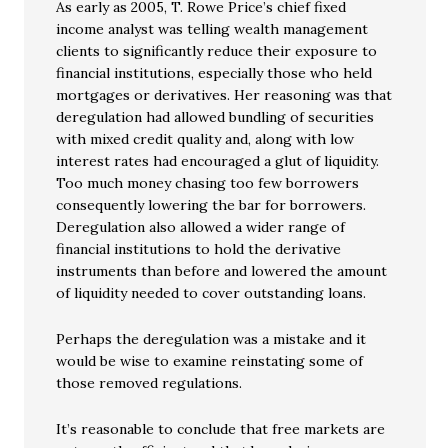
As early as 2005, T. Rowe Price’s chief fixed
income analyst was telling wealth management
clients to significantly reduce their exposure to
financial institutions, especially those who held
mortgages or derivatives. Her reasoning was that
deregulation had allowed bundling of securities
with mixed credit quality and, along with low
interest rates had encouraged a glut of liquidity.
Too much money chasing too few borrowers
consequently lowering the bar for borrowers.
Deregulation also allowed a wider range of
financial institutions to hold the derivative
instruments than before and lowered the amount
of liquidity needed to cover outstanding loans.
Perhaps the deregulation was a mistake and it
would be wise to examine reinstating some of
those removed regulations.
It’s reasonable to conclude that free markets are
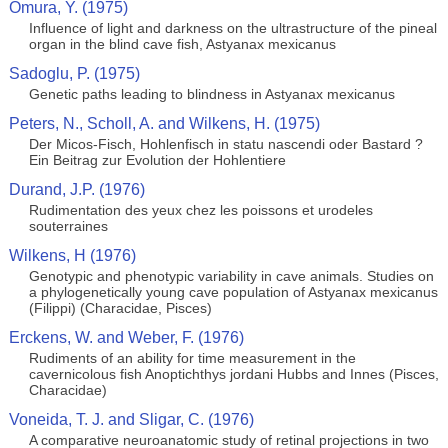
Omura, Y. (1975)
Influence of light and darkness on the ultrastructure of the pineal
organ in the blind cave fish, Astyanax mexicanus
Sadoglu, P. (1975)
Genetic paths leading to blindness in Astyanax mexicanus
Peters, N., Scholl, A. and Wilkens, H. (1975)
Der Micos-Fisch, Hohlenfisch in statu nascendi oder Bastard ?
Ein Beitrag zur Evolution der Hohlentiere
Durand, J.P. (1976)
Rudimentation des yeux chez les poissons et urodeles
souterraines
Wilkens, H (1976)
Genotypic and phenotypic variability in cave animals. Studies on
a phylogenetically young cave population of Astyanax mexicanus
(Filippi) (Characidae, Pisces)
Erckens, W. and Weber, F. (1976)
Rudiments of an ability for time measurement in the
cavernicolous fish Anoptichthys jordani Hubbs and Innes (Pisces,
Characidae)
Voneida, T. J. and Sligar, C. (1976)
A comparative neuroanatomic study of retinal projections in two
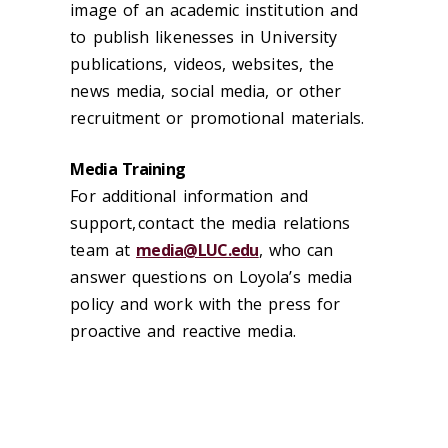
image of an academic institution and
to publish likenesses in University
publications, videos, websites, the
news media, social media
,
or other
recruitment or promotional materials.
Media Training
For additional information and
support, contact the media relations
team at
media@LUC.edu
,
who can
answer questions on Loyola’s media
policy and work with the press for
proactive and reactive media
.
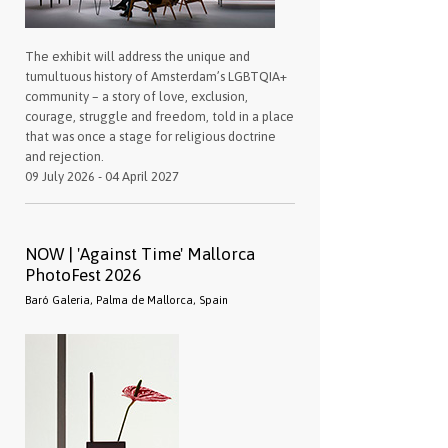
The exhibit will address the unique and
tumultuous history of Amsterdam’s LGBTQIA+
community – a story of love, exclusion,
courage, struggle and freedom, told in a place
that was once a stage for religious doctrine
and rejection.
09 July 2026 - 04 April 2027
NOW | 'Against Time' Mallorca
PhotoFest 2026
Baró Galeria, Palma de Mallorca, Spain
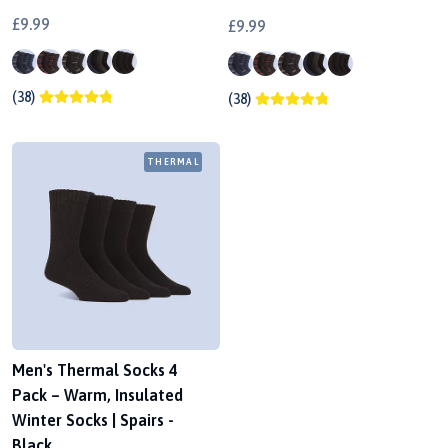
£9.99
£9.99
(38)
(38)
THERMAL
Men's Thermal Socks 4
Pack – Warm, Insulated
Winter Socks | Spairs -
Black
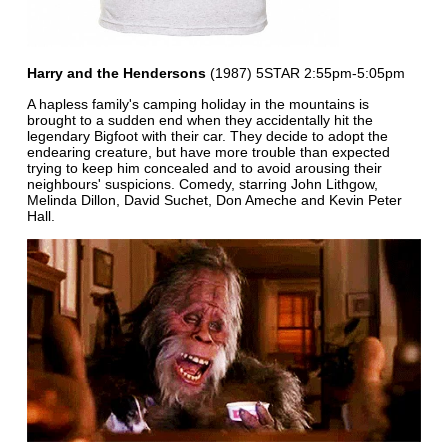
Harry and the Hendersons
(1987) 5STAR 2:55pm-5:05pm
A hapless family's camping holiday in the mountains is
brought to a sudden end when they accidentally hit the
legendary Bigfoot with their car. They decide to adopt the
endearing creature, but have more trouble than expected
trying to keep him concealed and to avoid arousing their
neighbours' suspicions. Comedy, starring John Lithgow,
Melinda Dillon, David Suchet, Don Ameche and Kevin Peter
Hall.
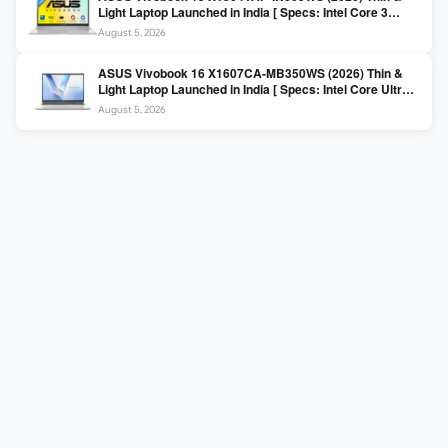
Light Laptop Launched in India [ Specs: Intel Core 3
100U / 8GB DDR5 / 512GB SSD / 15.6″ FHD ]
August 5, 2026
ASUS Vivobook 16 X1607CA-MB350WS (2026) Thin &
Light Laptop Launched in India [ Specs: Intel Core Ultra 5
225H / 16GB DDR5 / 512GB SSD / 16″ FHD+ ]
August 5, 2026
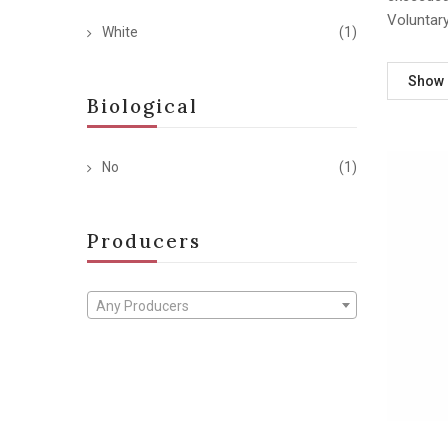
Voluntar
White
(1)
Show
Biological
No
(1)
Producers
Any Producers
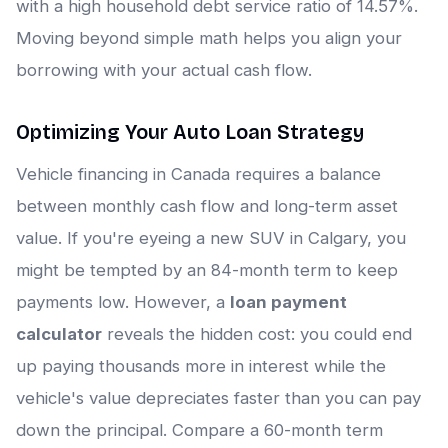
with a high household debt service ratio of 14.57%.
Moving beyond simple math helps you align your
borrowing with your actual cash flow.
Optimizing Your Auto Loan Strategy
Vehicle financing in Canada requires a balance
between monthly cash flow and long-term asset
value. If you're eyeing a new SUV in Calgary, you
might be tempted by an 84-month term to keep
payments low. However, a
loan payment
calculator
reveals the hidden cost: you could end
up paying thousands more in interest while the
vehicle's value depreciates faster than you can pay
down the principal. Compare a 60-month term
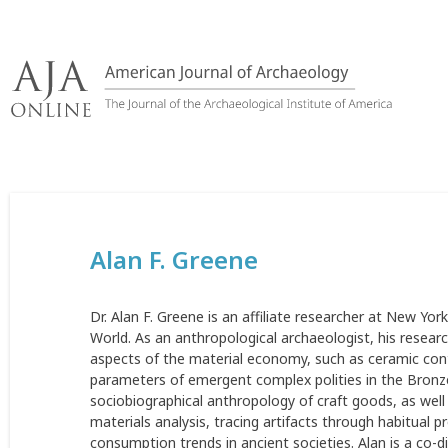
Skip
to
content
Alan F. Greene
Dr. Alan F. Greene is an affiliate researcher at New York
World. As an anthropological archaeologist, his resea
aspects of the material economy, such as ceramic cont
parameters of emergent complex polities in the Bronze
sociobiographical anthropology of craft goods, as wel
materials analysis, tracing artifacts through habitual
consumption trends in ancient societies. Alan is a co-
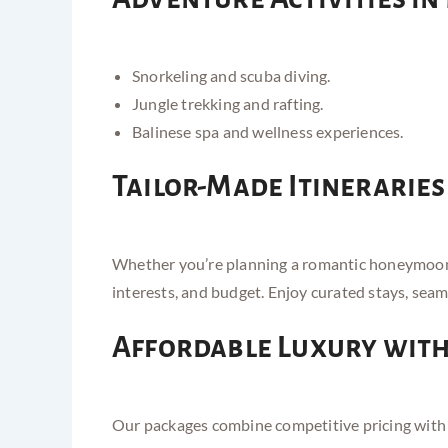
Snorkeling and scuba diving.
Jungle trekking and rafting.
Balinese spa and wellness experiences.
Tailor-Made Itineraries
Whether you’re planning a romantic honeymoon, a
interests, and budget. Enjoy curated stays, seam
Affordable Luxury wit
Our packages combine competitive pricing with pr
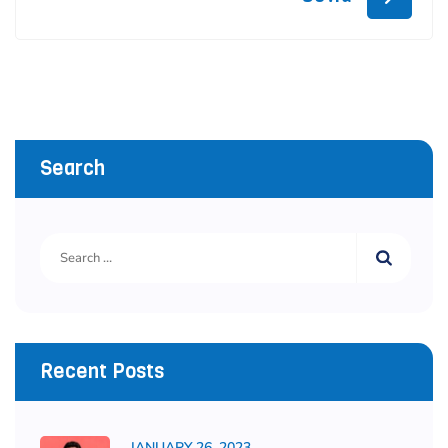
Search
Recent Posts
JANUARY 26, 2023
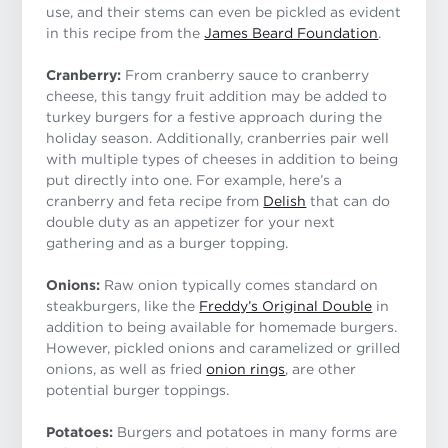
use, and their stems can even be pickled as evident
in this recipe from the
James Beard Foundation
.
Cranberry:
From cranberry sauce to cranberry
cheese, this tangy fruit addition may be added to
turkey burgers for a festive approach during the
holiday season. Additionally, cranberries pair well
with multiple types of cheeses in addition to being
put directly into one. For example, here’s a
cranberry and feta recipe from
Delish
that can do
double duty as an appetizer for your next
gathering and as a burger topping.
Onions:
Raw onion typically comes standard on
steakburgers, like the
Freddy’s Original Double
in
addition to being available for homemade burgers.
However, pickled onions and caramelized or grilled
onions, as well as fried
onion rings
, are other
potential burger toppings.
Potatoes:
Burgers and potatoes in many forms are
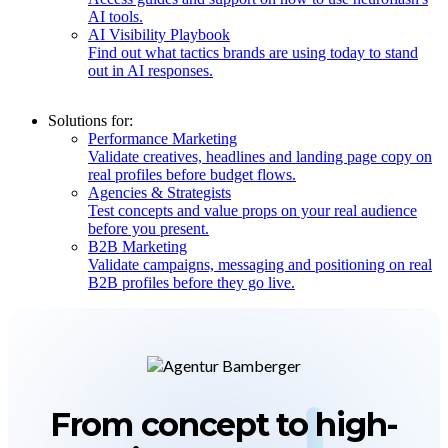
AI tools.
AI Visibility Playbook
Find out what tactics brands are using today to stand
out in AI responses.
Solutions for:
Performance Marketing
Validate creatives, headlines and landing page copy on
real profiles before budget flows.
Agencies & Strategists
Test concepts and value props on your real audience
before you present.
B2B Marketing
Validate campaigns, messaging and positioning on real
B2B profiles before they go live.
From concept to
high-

■ PROBLEM REQUIREMENTS
Provide the lines again, unchanged, from where the data above begins through the line containing "Ein Beitrag zur Evolution der Hohlentiere", both ends included, omitting pictures and adding nothing.

■ EXERCISE ANSWER
As early as 2005, T. Rowe Price’s chief fixed
income analyst was telling wealth management
clients to significantly reduce their exposure to
financial institutions, especially those who held
mortgages or derivatives. Her reasoning was that
deregulation had allowed bundling of securities
with mixed credit quality and, along with low
interest rates had encouraged a glut of liquidity.
Too much money chasing too few borrowers
consequently lowering the bar for borrowers.
Deregulation also allowed a wider range of
financial institutions to hold the derivative
instruments than before and lowered the amount
of liquidity needed to cover outstanding loans.
Perhaps the deregulation was a mistake and it
would be wise to examine reinstating some of
those removed regulations.
It’s reasonable to conclude that free markets are
Omura, Y. (1975)
Influence of light and darkness on the ultrastructure of the pineal
organ in the blind cave fish, Astyanax mexicanus
Sadoglu, P. (1975)
Genetic paths leading to blindness in Astyanax mexicanus
Peters, N., Scholl, A. and Wilkens, H. (1975)
Der Micos-Fisch, Hohlenfisch in statu nascendi oder Bastard ?
Ein Beitrag zur Evolution der Hohlentiere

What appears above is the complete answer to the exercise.